Pop’s natural wastage is inevitable, but the U.K. punkettes who overcame the derision of the rockbiz ladocracy were pretty much obliterated ASAP. There was some relief; they’d been an embarassment to the rock establishment. (While features editor of a London punk weekly, I endlessly fielded grumbles from the boychick scribes—”Women aren’t into music and don’t buy records; why should we write about them?”)
In the 1980s, the Thatcherite boy bands out-greeded punk’s squat rats with a flick of their blow-dried hair. Their slick videos on tropical yachts epitomized the gilded allure of superficiality. It was a Year Zero; influential women were soon so forgotten that the only general book on the era, by academic/musician Helen Reddington, is titled The Lost Women of Rock.
So all the wild women scattered.
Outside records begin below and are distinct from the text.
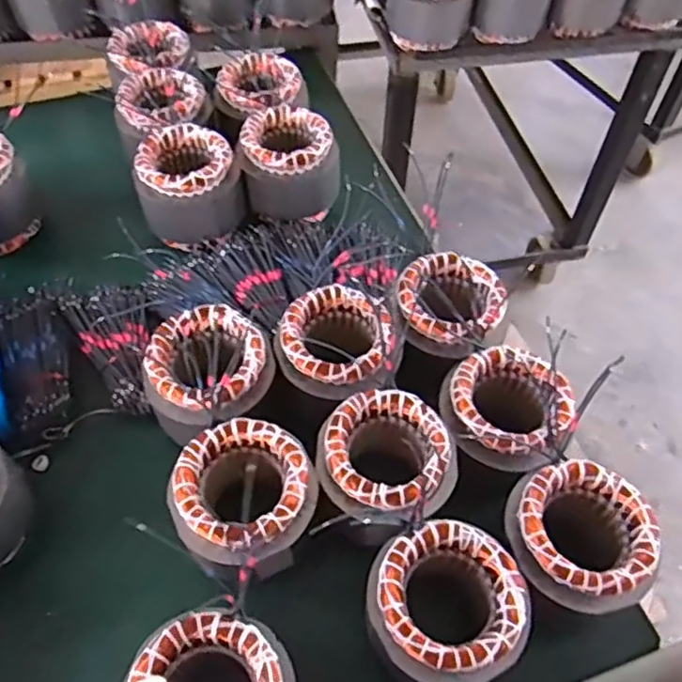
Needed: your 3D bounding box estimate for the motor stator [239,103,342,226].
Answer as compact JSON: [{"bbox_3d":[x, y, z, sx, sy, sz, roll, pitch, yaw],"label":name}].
[{"bbox_3d":[-0.075,-0.272,0.971,0.143,0.097,0.147,4,55,1],"label":"motor stator"}]

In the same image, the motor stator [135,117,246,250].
[{"bbox_3d":[-0.222,-0.230,0.932,0.148,0.106,0.156,-13,57,-10],"label":"motor stator"}]

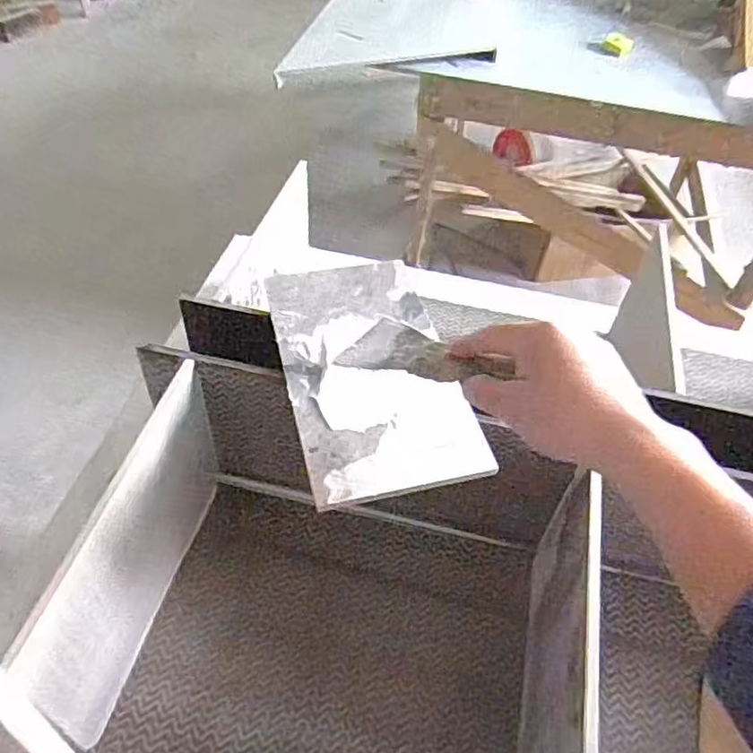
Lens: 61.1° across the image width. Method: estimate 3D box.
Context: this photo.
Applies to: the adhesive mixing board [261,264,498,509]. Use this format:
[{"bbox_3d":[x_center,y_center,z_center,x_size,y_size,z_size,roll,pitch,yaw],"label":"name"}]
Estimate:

Ari left for the jungles of Belize and Jamaican sound systems; Viv Slit entered the jungle of TV. Poly found shelter in George Harrison’s Hare Krishna commune in Surrey.
“We women were obliterated. We did it ourselves,” says Gina Birch, bass player for the Raincoats and a filmmaker. “That door opened for a while and we all rushed through. We didn’t expect to always be in bands, strutting the stage; for us, it was all tied up with punk and new wave and (the indie label) Rough Trade. When the scene started dissipating, we let it flow away.”
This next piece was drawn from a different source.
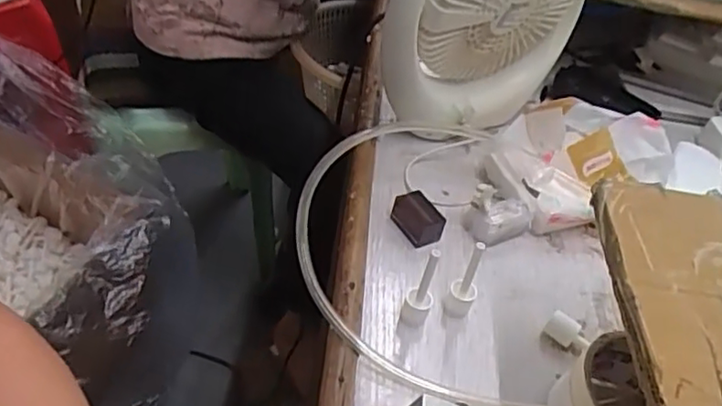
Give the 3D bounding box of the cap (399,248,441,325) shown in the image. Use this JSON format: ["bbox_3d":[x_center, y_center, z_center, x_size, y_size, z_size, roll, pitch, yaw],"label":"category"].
[{"bbox_3d":[0.039,0.054,0.416,0.019,0.060,0.014,13,41,3],"label":"cap"}]

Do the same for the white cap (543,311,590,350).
[{"bbox_3d":[0.143,0.088,0.436,0.030,0.015,0.014,32,45,23],"label":"white cap"}]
In 1993, Kurt Cobain spearheaded the effort to reissue the Raincoats’ out-of-print albums and invited them—then, a mostly inactive concern—to support Nirvana on tour. He died before it happened, but the Raincoats regrouped. “It was riot grrrls and all those young women whose mums were feminists, into the Raincoats, who energized us,” she recalls.
Now Gina is a mother of two and the Raincoats are performing again. “Why the fuck shouldn’t we?” she asks.
Happily, that’s what Poly thought, too, and Generation Indigo now serves as a testament to an artist who insisted on being allowed to grow. The choice to project innocence and joy in its whimsically radical reggae and trance tracks could only have come from the brilliant misfit who helped free a global tribe from bondage in the 1970s.
“Making music is in your bones,” notes Neneh Cherry. “You feel like, ‘I’ve done a full circle, accomplished other things. Now it’s my time. There’s a place for me.’ “
Cheerfully, Albertine agrees. “I’m going to be the one they take the piss out of again. But there’s nothing a new generation can level at me that I haven’t heard before.
“And it doesn’t hurt so much the second time around.”